Business Matters: An offsite approach can transform the future of healthcare | Blogs

Neil Orpwood of HLM Architects, Associate Director – Healthcare, and Mohammed Ul-Haq, Partner – Healthcare, discuss government approval for greater use of offsite manufacturing in healthcare and share their views on how to carry out successful projects and achieve goals.

The UK government has called for greater use of off-site manufacturing in delivering healthcare projects, requiring all new schemes to target a 70% pre-engineered value. Since government approval, we have seen the emergence of more frameworks specifying off-site construction, such as the NHS Shared Business Services Modular Buildings Framework, which covers NHS Trusts and public sector organisations. Recognizing the scope of MMC (Modern Methods of Construction) to complete public sector projects in a faster, greener and cheaper way, this is a hugely positive and exciting development.

However, the need for a wide range of unique spaces and the importance of minimal disruption during construction arguably make healthcare one of the most complex sectors to design. To achieve the ambitious new goals and successfully complete offsite healthcare projects, one of the most vital steps is to build strong relationships with MMC manufacturers.
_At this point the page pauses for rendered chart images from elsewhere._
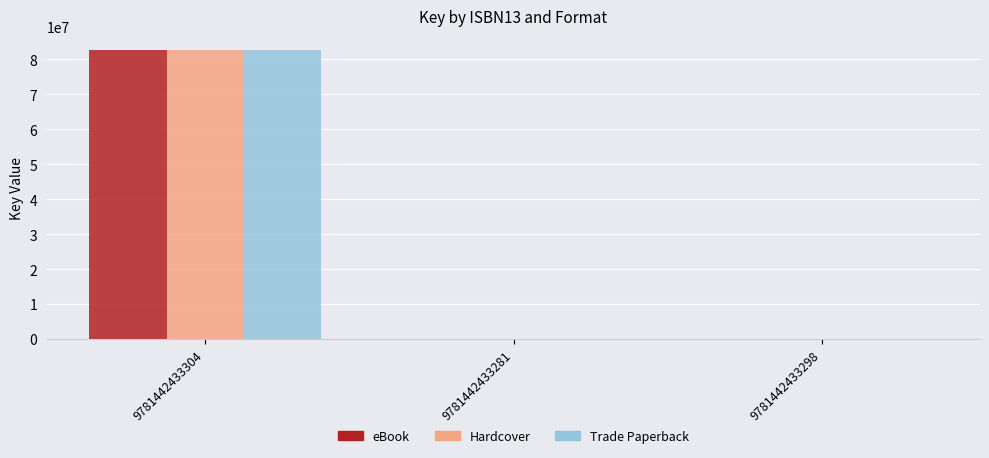

The value of Trade Paperback at 9781442433304 is 82530469. True or false?

True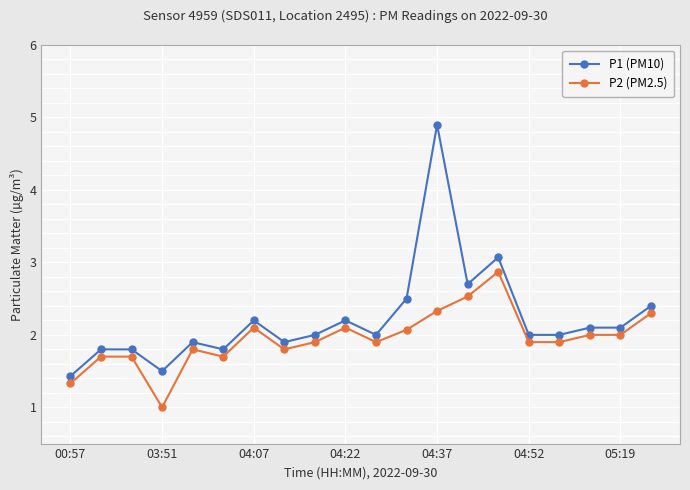

What is the difference between the second highest and second lowest values in the P2 (PM2.5) series?

1.2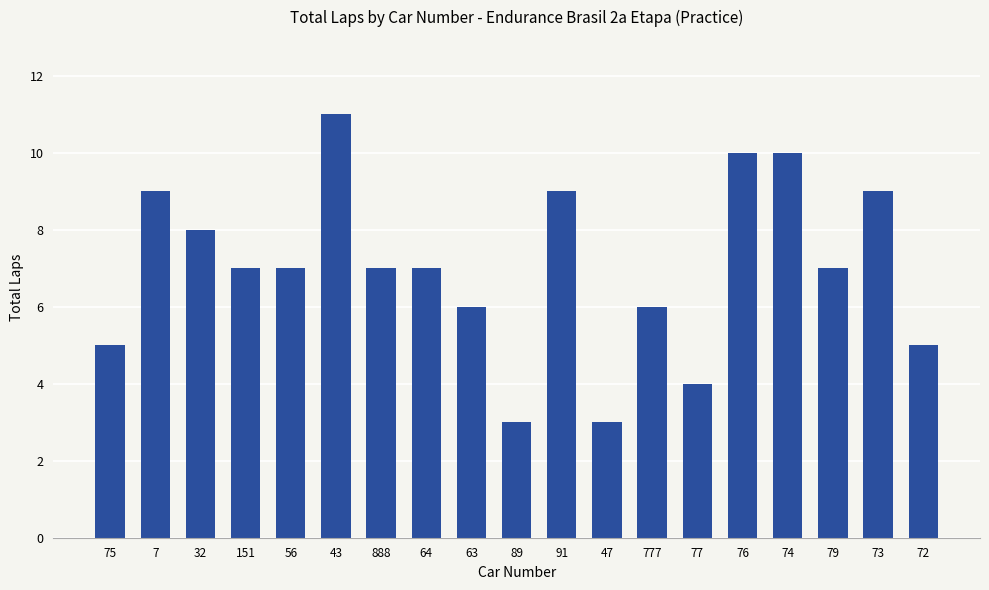

What is the approximate value at 74?

10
HLM Architects has long championed the many benefits of the offsite approach, leading to the development of our own Think: Offsite initiative. Over the past 17 years, we have cultivated long-term relationships with several MMC manufacturers and been involved in the evolution of their systems and products. We see firsthand how MMC’s potential is now pushed further than ever before. Our first off-site healthcare project at Hull & York Medical School, from 2004 to 2007, used a more basic modular solution, while in 2009 we were able to reuse existing volumetric units at Hull Royal Infirmary.

More recently, our team explored how we can apply the MMC/offsite methodology to more specialized builds. Using experience gained across multiple industries, including education, we worked with a modular contractor to design and deliver a new diagnostic imaging suite for the School of Health and Rehabilitation as part of of our continued work at Keele University. This extension of an existing building used prefabricated modules, which we had to ensure were plumbed and heavily maintained to facilitate installation and use of an x-ray machine. Being able to use modules for this type of building, with complex and complicated needs, shows considerable progress, since the modules were previously only used in environments where only a minimum of maintenance and connectivity were required.

Innovative approaches to address industry challenges

Further critical research is underway on the development of offsite construction in the healthcare sector. For example, the Construction Innovation Hub (CIH) is a collaborative healthcare “sandbox” of over 600 companies, industry bodies, academics, and more. Equipped with a real-world functional physical research and development project aligned with a virtual model, participants have a unique opportunity to experience the different components of the spaces, with an emphasis on developing a group of juvenile operating theaters procedures and use of seclusion. This may reduce the need for greater use of theater and subsequently alleviate some of the pressure on the NHS by shortening waiting lists. Operating theaters are complex, so developing more basic, easily repeatable spaces that can accommodate smaller procedures will free up traditional operating theaters for major operations. The objective of the hub is to create a “kit of parts” that will enable the assembly of these spaces in new and existing buildings, maximizing the potential for reuse of healthcare facilities. Think, full-size Lego operating room delivered in a box and you wouldn’t be far off the mark.

With the pressure on the NHS in mind, we are also developing a temporary accommodation initiative, primarily for GP units, which will be factory completed and installed on site. These units would be adaptable to other types of health care requirements, again helping to reduce wait times. Together with a modular contractor involved in the delivery of the UK’s first Passivhaus GP surgery in 2021, this innovative project will also allow us to take a big step towards achieving the NHS goal of reaching net zero carbon by 2045. Additionally, this solution can provide a model design to be replicated in other industries, including education, where base units are very similar in terms of connectivity required.

Health care is rich in sub-specialties, which makes standardization more difficult. However, by harnessing the advanced technology available to us, the opportunities to design healthcare buildings in new and adaptable ways and to utilize multiple variations of MMC and off-site fabrication are greater than ever. As an industry, we must educate, collaborate and think outside the box, continuing to improve our capabilities in the future to deliver efficient and sustainable buildings through innovative and proven methods of MMC and off-site fabrication.